Biological integration and scaling
Engineering perfusion-ready tissues also requires reproducing native cues for vascularization. Endothelial cell sourcing and controlled delivery of angiogenic signals encourage integration between printed channels and host vasculature. Gordana Vunjak-Novakovic Columbia University has emphasized scalable bioreactor systems that provide physiological shear and oxygen gradients to mature thick tissues. On the manufacturing side, modular assembly and automated biofabrication platforms informed by computational design enable replication of repeatable units that can be perfused and matured in parallel. Robert Langer MIT has contributed foundational biomaterials and translational perspectives that underscore regulatory and manufacturing considerations for clinical-scale production.

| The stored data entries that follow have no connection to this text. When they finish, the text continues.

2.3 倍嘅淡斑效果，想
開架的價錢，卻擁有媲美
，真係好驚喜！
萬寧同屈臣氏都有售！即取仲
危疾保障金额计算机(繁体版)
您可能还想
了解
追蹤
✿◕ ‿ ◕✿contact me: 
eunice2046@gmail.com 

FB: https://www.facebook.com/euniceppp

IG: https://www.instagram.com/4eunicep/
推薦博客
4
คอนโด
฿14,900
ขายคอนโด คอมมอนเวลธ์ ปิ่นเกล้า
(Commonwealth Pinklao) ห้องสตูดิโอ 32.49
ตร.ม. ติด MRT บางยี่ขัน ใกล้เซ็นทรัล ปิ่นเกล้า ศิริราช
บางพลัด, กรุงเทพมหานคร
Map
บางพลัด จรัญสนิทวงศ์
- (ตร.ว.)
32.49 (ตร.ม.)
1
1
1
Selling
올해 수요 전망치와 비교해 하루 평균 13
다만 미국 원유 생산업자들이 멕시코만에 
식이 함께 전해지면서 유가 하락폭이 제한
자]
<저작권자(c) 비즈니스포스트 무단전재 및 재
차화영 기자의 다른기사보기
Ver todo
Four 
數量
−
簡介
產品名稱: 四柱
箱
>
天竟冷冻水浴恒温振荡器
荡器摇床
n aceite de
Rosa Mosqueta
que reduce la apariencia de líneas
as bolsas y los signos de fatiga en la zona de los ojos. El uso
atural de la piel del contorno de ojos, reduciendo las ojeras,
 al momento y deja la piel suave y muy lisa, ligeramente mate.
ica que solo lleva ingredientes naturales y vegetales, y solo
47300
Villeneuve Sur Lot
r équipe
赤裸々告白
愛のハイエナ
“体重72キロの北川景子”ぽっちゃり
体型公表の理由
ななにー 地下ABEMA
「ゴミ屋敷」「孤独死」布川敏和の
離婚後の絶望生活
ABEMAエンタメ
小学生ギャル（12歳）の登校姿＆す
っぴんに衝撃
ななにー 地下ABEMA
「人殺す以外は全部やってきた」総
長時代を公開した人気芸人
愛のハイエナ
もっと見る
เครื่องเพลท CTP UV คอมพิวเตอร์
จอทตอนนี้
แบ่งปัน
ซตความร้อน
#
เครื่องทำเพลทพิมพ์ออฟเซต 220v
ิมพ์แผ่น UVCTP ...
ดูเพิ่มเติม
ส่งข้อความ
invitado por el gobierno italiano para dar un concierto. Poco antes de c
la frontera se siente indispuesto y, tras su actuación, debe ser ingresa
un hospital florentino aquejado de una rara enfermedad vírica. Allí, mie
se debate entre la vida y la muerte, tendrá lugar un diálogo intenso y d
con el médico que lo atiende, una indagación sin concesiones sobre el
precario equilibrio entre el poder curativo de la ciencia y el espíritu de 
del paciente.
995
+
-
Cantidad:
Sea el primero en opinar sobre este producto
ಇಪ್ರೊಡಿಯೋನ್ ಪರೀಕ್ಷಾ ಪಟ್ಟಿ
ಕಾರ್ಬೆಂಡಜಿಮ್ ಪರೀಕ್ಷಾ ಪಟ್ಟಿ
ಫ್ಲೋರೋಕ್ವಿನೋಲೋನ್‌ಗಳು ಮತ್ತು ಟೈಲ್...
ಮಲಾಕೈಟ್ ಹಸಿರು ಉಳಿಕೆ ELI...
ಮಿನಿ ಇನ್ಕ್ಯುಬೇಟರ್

Clinical, social, and environmental consequences follow: scalable vascularized tissues could reduce reliance on donor organs and accelerate personalized medicine, but equitable access and regulatory oversight must be addressed to prevent disparities. Energy and material demands of large-scale bioprinting raise environmental questions about sustainable biomaterials and lifecycle impacts. Balancing innovation with stewardship and equity will determine whether these technologies translate into broadly available therapies.